■ **Prompt**: Retype every line from the start of the entries below down to the line with "I suppose there's", both ends included; skip the pictures.

═══ Exercise input

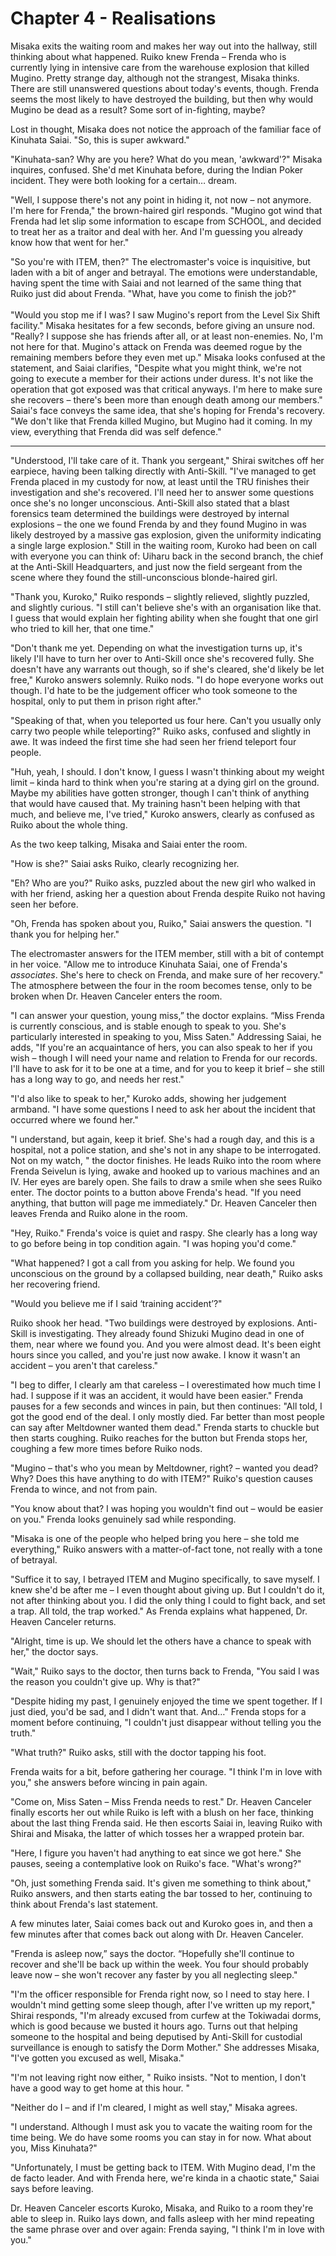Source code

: # Chapter 4 - Realisations

Misaka exits the waiting room and makes her way out into the hallway, still thinking about what happened. Ruiko knew Frenda – Frenda who is currently lying in intensive care from the warehouse explosion that killed Mugino. Pretty strange day, although not the strangest, Misaka thinks. There are still unanswered questions about today's events, though. Frenda seems the most likely to have destroyed the building, but then why would Mugino be dead as a result? Some sort of in-fighting, maybe? 

Lost in thought, Misaka does not notice the approach of the familiar face of Kinuhata Saiai. "So, this is super awkward."

"Kinuhata-san? Why are you here? What do you mean, 'awkward'?" Misaka inquires, confused. She'd met Kinuhata before, during the Indian Poker incident. They were both looking for a certain… dream. 

"Well, I suppose there's not any point in hiding it, not now –  not anymore. I'm here for Frenda," the brown-haired girl responds. "Mugino got wind that Frenda had let slip some information to escape from SCHOOL, and decided to treat her as a traitor and deal with her. And I'm guessing you already know how that went for her."

"So you're with ITEM, then?" The electromaster's voice is inquisitive, but laden with a bit of anger and betrayal. The emotions were understandable, having spent the time with Saiai and not learned of the same thing that Ruiko just did about Frenda. "What, have you come to finish the job?" \
 \
"Would you stop me if I was? I saw Mugino's report from the Level Six Shift facility." Misaka hesitates for a few seconds, before giving an unsure nod. "Really? I suppose she has friends after all, or at least non-enemies. No, I'm not here for that. Mugino's attack on Frenda was deemed rogue by the remaining members before they even met up." Misaka looks confused at the statement, and Saiai clarifies, "Despite what you might think, we're not going to execute a member for their actions under duress. It's not like the operation that got exposed was that critical anyways. I'm here to make sure she recovers – there's been more than enough death among our members." Saiai's face conveys the same idea, that she's hoping for Frenda's recovery. "We don't like that Frenda killed Mugino, but Mugino had it coming. In my view, everything that Frenda did was self defence."


---

"Understood, I'll take care of it. Thank you sergeant," Shirai switches off her earpiece, having been talking directly with Anti-Skill. "I've managed to get Frenda placed in my custody for now, at least until the TRU finishes their investigation and she's recovered. I'll need her to answer some questions once she's no longer unconscious. Anti-Skill also stated that a blast forensics team determined the buildings were destroyed by internal explosions – the one we found Frenda by and they found Mugino in was likely destroyed by a massive gas explosion, given the uniformity indicating a single large explosion." Still in the waiting room, Kuroko had been on call with everyone you can think of: Uiharu back in the second branch, the chief at the Anti-Skill Headquarters, and just now the field sergeant from the scene where they found the still-unconscious blonde-haired girl.

"Thank you, Kuroko," Ruiko responds – slightly relieved, slightly puzzled, and slightly curious. "I still can't believe she's with an organisation like that. I guess that would explain her fighting ability when she fought that one girl who tried to kill her, that one time."

"Don't thank me yet. Depending on what the investigation turns up, it's likely I'll have to turn her over to Anti-Skill once she's recovered fully. She doesn't have any warrants out though, so if she's cleared, she'd likely be let free," Kuroko answers solemnly. Ruiko nods. "I do hope everyone works out though. I'd hate to be the judgement officer who took someone to the hospital, only to put them in prison right after."

"Speaking of that, when you teleported us four here. Can't you usually only carry two people while teleporting?" Ruiko asks, confused and slightly in awe. It was indeed the first time she had seen her friend teleport four people.

"Huh, yeah, I should. I don't know, I guess I wasn't thinking about my weight limit – kinda hard to think when you're staring at a dying girl on the ground. Maybe my abilities have gotten stronger, though I can't think of anything that would have caused that. My training hasn't been helping with that much, and believe me, I've tried," Kuroko answers, clearly as confused as Ruiko about the whole thing.

As the two keep talking, Misaka and Saiai enter the room. 

"How is she?" Saiai asks Ruiko, clearly recognizing her.

"Eh? Who are you?" Ruiko asks, puzzled about the new girl who walked in with her friend, asking her a question about Frenda despite Ruiko not having seen her before.

"Oh, Frenda has spoken about you, Ruiko," Saiai answers the question. "I thank you for helping her."

The electromaster answers for the ITEM member, still with a bit of contempt in her voice. "Allow me to introduce Kinuhata Saiai, one of Frenda's *associates*. She's here to check on Frenda, and make sure of her recovery." The atmosphere between the four in the room becomes tense, only to be broken when Dr. Heaven Canceler enters the room.

"I can answer your question, young miss,” the doctor explains. “Miss Frenda is currently conscious, and is stable enough to speak to you. She's particularly interested in speaking to you, Miss Saten." Addressing Saiai, he adds, "If you're an acquaintance of hers, you can also speak to her if you wish – though I will need your name and relation to Frenda for our records. I'll have to ask for it to be one at a time, and for you to keep it brief – she still has a long way to go, and needs her rest." 

"I'd also like to speak to her," Kuroko adds, showing her judgement armband. "I have some questions I need to ask her about the incident that occurred where we found her."

"I understand, but again, keep it brief. She's had a rough day, and this is a hospital, not a police station, and she's not in any shape to be interrogated. Not on my watch, " the doctor finishes. He leads Ruiko into the room where Frenda Seivelun is lying, awake and hooked up to various machines and an IV. Her eyes are barely open. She fails to draw a smile when she sees Ruiko enter. The doctor points to a button above Frenda's head. "If you need anything, that button will page me immediately." Dr. Heaven Canceler then leaves Frenda and Ruiko alone in the room.

"Hey, Ruiko." Frenda's voice is quiet and raspy. She clearly has a long way to go before being in top condition again. "I was hoping you'd come." 

"What happened? I got a call from you asking for help. We found you unconscious on the ground by a collapsed building, near death," Ruiko asks her recovering friend.

"Would you believe me if I said ‘training accident’?"

Ruiko shook her head. "Two buildings were destroyed by explosions. Anti-Skill is investigating. They already found Shizuki Mugino dead in one of them, near where we found you. And you were almost dead. It's been eight hours since you called, and you're just now awake. I know it wasn't an accident – you aren't that careless."

"I beg to differ, I clearly am that careless – I overestimated how much time I had. I suppose if it was an accident, it would have been easier." Frenda pauses for a few seconds and winces in pain, but then continues: "All told, I got the good end of the deal. I only mostly died. Far better than most people can say after Meltdowner wanted them dead." Frenda starts to chuckle but then starts coughing. Ruiko reaches for the button but Frenda stops her, coughing a few more times before Ruiko nods.

"Mugino – that's who you mean by Meltdowner, right? – wanted you dead? Why? Does this have anything to do with ITEM?" Ruiko's question causes Frenda to wince, and not from pain.

"You know about that? I was hoping you wouldn't find out – would be easier on you." Frenda looks genuinely sad while responding.

"Misaka is one of the people who helped bring you here – she told me everything," Ruiko answers with a matter-of-fact tone, not really with a tone of betrayal.

"Suffice it to say, I betrayed ITEM and Mugino specifically, to save myself. I knew she'd be after me – I even thought about giving up. But I couldn't do it, not after thinking about you. I did the only thing I could to fight back, and set a trap. All told, the trap worked." As Frenda explains what happened, Dr. Heaven Canceler returns.

"Alright, time is up. We should let the others have a chance to speak with her," the doctor says.

"Wait," Ruiko says to the doctor, then turns back to Frenda, "You said I was the reason you couldn't give up. Why is that?"

"Despite hiding my past, I genuinely enjoyed the time we spent together. If I just died, you'd be sad, and I didn't want that. And…" Frenda stops for a moment before continuing, "I couldn't just disappear without telling you the truth."

"What truth?" Ruiko asks, still with the doctor tapping his foot.

Frenda waits for a bit, before gathering her courage. "I think I'm in love with you," she answers before wincing in pain again.

"Come on, Miss Saten – Miss Frenda needs to rest." Dr. Heaven Canceler finally escorts her out while Ruiko is left with a blush on her face, thinking about the last thing Frenda said. He then escorts Saiai in, leaving Ruiko with Shirai and Misaka, the latter of which tosses her a wrapped protein bar.

"Here, I figure you haven't had anything to eat since we got here." She pauses, seeing a contemplative look on Ruiko's face. "What's wrong?"

"Oh, just something Frenda said. It's given me something to think about," Ruiko answers, and then starts eating the bar tossed to her, continuing to think about Frenda's last statement.

A few minutes later, Saiai comes back out and Kuroko goes in, and then a few minutes after that comes back out along with Dr. Heaven Canceler. 

"Frenda is asleep now,” says the doctor. “Hopefully she'll continue to recover and she'll be back up within the week. You four should probably leave now – she won't recover any faster by you all neglecting sleep."

"I'm the officer responsible for Frenda right now, so I need to stay here. I wouldn't mind getting some sleep though, after I've written up my report," Shirai responds, "I'm already excused from curfew at the Tokiwadai dorms, which is good because we busted it hours ago. Turns out that helping someone to the hospital and being deputised by Anti-Skill for custodial surveillance is enough to satisfy the Dorm Mother." She addresses Misaka,  "I've gotten you excused as well, Misaka."

"I'm not leaving right now either, " Ruiko insists. "Not to mention, I don't have a good way to get home at this hour. "

"Neither do I – and if I'm cleared, I might as well stay," Misaka agrees.

"I understand. Although I must ask you to vacate the waiting room for the time being. We do have some rooms you can stay in for now. What about you, Miss Kinuhata?"

"Unfortunately, I must be getting back to ITEM. With Mugino dead, I'm the de facto leader. And with Frenda here, we're kinda in a chaotic state," Saiai says before leaving. 

Dr. Heaven Canceler escorts Kuroko, Misaka, and Ruiko to a room they're able to sleep in. Ruiko lays down, and falls asleep with her mind repeating the same phrase over and over again: Frenda saying, "I think I'm in love with you."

══════

■ **Answer box**:
Source code

: # Chapter 4 - Realisations

Misaka exits the waiting room and makes her way out into the hallway, still thinking about what happened. Ruiko knew Frenda – Frenda who is currently lying in intensive care from the warehouse explosion that killed Mugino. Pretty strange day, although not the strangest, Misaka thinks. There are still unanswered questions about today's events, though. Frenda seems the most likely to have destroyed the building, but then why would Mugino be dead as a result? Some sort of in-fighting, maybe? 

Lost in thought, Misaka does not notice the approach of the familiar face of Kinuhata Saiai. "So, this is super awkward."

"Kinuhata-san? Why are you here? What do you mean, 'awkward'?" Misaka inquires, confused. She'd met Kinuhata before, during the Indian Poker incident. They were both looking for a certain… dream. 

"Well, I suppose there's not any point in hiding it, not now –  not anymore. I'm here for Frenda," the brown-haired girl responds. "Mugino got wind that Frenda had let slip some information to escape from SCHOOL, and decided to treat her as a traitor and deal with her. And I'm guessing you already know how that went for her."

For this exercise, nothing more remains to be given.